Tucson-based Watermark currently owns and manages 40 senior living communities across the country, and it plans to add another nine in the next two months. Throughout the years, Watermark President and CEO David Barnes and Chairman David Freshwater have had plenty of ideas for how to make the senior living sector more innovative—like equine therapy—but they haven’t had the chance to implement all of the concepts into their existing properties.
Happily, The Hacienda at the River, which opened to residents this spring, represents the “maiden voyage” for a variety of the ideas Barnes and Freshwater have been bouncing around for some time, they told Senior Housing News.
“We don’t know how successful [the ideas will] be,” Freshwater admitted.
So far, however, the combination of equine therapy and data-centric research at The Hacienda has managed to intrigue both academics and residents alike.
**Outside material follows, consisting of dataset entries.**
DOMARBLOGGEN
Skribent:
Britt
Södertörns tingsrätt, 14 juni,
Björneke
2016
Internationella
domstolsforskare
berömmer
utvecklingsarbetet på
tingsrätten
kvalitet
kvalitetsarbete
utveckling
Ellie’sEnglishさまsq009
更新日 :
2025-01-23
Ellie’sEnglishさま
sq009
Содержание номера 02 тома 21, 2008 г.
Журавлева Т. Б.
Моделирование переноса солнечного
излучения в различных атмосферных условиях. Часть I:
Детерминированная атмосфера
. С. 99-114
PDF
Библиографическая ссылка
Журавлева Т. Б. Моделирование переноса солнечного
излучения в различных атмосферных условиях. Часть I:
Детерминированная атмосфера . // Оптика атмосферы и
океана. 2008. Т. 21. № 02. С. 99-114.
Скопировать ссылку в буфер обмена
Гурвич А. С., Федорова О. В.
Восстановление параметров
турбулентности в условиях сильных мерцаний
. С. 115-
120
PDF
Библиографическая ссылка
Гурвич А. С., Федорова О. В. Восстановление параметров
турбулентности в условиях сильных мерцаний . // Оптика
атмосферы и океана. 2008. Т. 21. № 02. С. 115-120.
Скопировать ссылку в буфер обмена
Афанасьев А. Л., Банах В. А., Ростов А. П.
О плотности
Horse therapy in ‘Old Tucson’
Due to The Hacienda’s unique “Old Tucson” feel, having residents’ horses actually live on the community’s campus was almost a no-brainer, Freshwater told SHN.
The land on which Hacienda was built “has traditionally been equestrian,” Freshwater added, noting that it has been a dude ranch and home to riding stables in the past.
“My wife trained horses on this site,” he commented.
Barnes and Freshwater had also read a couple of articles on how interaction between humans and animals—specifically, interactions between older humans and horses—had positive effects on the humans. They realized that Tucson was home to many horse therapy programs, but they were mostly for children.
So, Barnes and Freshwater brought Barbara Rector, an equine therapy pioneer who works at the University of Arizona, on board to create the “In the Presence of Horses” program at The Hacienda.
Now, Rector leads therapeutic equine programs at on-site stables where residents touch, brush, groom and ride their own horses, or horses owned by Watermark. The programs are meant to help promote residents’ physical and emotional well-being, and Rector believes The Hacienda at the River is the only senior living community in the country to offer these equine therapy programs on-site, according to a Watermark press release.
To start, the equine therapy program will be available to assisted living and memory care residents, but Barnes and Freshwater hope it will eventually be opened up to patients in rehab.
‘Real results with real data’
The Hacienda’s innovation doesn’t stop at equine therapy.
Among other forward-thinking ideas, the University of Arizona’s McKnight Brain Institute has a designated space at The Hacienda that it will use as a cognitive assessment center, Freshwater explained. There, both Hacienda residents and the public can receive cognitive assessments, which the University of Arizona can incorporate into future longitudinal studies.
“Longitudinal studies are very, very difficult for universities to do,” Freshwater said. “We’ll help them with that.”
Eventually, studies conducted at Watermark will produce “real results with real data” that Watermark would be happy to share with the rest of the senior housing industry, Barnes said.
The hope, ultimately, is that The Hacienda will pioneer concepts that could “become a part of every community in America, not just Watermark’s,” Freshwater added.